In the seven years since its launch in 2014, the singular and distinctive Spirit of Big Bang has been cultivating its differences whilst incorporating the signature Hublot codes – 6 H-shaped titanium screws, a “sandwich” case construction, and a demonstration of the Art of Fusion.

Spirit-of-Big-Bang-Tourbillon-5-day-Power-Reserve-Carbon-White-3

Spirit-of-Big-Bang-Tourbillon-5-day-Power-Reserve-Carbon-White-3

With the Spirit of Big Bang Tourbillon 5-day Power Reserve Carbon White, Hublot combines black with white, proving opposites attract. The 42-mm case, case back and bezel are crafted from carbon fibre featuring white composite inclusions. These white inclusions are formed of glass microfibres created as a non-woven fabric (NWF), used mainly to improve the breaking strength of composites: This NWF is then co-impregnated with the carbon fibres using tinted epoxy resin when the composite preforms are created in a special mould.

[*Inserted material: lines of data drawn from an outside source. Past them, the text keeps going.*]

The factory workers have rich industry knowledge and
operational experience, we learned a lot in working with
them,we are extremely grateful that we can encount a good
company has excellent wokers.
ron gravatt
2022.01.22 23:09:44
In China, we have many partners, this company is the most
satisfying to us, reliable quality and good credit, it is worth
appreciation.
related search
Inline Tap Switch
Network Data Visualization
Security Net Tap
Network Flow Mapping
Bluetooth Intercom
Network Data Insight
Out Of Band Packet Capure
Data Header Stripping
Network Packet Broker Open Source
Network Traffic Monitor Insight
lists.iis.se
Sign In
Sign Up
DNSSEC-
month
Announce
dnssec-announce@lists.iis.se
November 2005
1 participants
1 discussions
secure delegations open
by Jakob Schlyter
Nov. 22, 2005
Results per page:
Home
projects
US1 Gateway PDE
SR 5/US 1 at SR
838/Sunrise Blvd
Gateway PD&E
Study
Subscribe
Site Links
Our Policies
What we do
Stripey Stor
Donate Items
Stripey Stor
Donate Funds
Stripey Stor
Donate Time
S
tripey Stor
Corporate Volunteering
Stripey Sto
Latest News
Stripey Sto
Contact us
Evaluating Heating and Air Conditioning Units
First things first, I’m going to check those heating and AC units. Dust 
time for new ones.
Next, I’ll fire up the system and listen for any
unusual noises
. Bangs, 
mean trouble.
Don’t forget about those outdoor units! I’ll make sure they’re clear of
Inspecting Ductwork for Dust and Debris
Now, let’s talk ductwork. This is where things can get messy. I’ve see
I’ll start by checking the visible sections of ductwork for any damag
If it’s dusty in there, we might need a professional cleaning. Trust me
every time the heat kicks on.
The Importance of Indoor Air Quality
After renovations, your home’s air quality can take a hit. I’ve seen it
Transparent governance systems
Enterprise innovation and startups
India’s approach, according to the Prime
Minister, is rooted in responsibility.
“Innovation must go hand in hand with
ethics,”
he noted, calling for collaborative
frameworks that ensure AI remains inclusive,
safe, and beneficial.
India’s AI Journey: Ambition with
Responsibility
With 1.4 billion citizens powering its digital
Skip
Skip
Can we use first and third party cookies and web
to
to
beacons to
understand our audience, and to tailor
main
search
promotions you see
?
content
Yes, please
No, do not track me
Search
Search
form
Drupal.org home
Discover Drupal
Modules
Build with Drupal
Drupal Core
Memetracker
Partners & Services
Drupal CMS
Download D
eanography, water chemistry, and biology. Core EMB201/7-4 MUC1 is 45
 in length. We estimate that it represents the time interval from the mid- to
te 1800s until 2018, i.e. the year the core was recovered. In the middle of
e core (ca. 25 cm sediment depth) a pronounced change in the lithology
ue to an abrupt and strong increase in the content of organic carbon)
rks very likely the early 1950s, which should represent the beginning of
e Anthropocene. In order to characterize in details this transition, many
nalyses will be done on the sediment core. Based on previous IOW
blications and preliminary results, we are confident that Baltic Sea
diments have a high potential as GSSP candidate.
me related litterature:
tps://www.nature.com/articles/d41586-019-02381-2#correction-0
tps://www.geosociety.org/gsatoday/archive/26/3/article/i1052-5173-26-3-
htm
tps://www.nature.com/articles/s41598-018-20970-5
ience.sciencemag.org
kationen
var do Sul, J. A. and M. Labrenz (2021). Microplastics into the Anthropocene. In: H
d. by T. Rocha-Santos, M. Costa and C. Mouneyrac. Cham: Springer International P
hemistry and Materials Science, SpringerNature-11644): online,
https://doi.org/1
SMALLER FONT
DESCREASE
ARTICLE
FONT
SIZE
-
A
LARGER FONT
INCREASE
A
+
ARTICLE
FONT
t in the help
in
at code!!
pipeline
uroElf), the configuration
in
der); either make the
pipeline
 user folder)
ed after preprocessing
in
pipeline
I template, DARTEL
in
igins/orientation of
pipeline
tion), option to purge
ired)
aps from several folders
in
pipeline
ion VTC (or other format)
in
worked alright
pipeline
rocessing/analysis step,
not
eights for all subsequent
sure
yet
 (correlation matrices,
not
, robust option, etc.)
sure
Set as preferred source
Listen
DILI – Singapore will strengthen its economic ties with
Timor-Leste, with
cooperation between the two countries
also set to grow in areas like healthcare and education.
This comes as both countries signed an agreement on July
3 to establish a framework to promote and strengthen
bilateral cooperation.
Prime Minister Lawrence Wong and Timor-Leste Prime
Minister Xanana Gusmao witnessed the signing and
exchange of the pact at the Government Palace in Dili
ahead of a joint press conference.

Released in a limited edition of 100 pieces, the Spirit of Big Bang Tourbillon 5-day Power Reserve Carbon White plays with contrasts and transparency with a sapphire case back and dial which reveal the ultra-aesthetic architecture of the HUB6020 manufacture movement. A skeleton tourbillon specially designed to sit within the tonneau case of the Spirit of Big Bang. A power reserve of 115 hours, hand-wound, with a 5-day indicator set at 8 o’clock. At 6 o’clock, the tourbillon cage completes one rotation per minute. Off-centre hours and minutes can be read at 3 o’clock.
Paired with a white lined rubber strap, the Spirit of Big Bang White embraces interchangeability thanks to its patented “One-Click” system.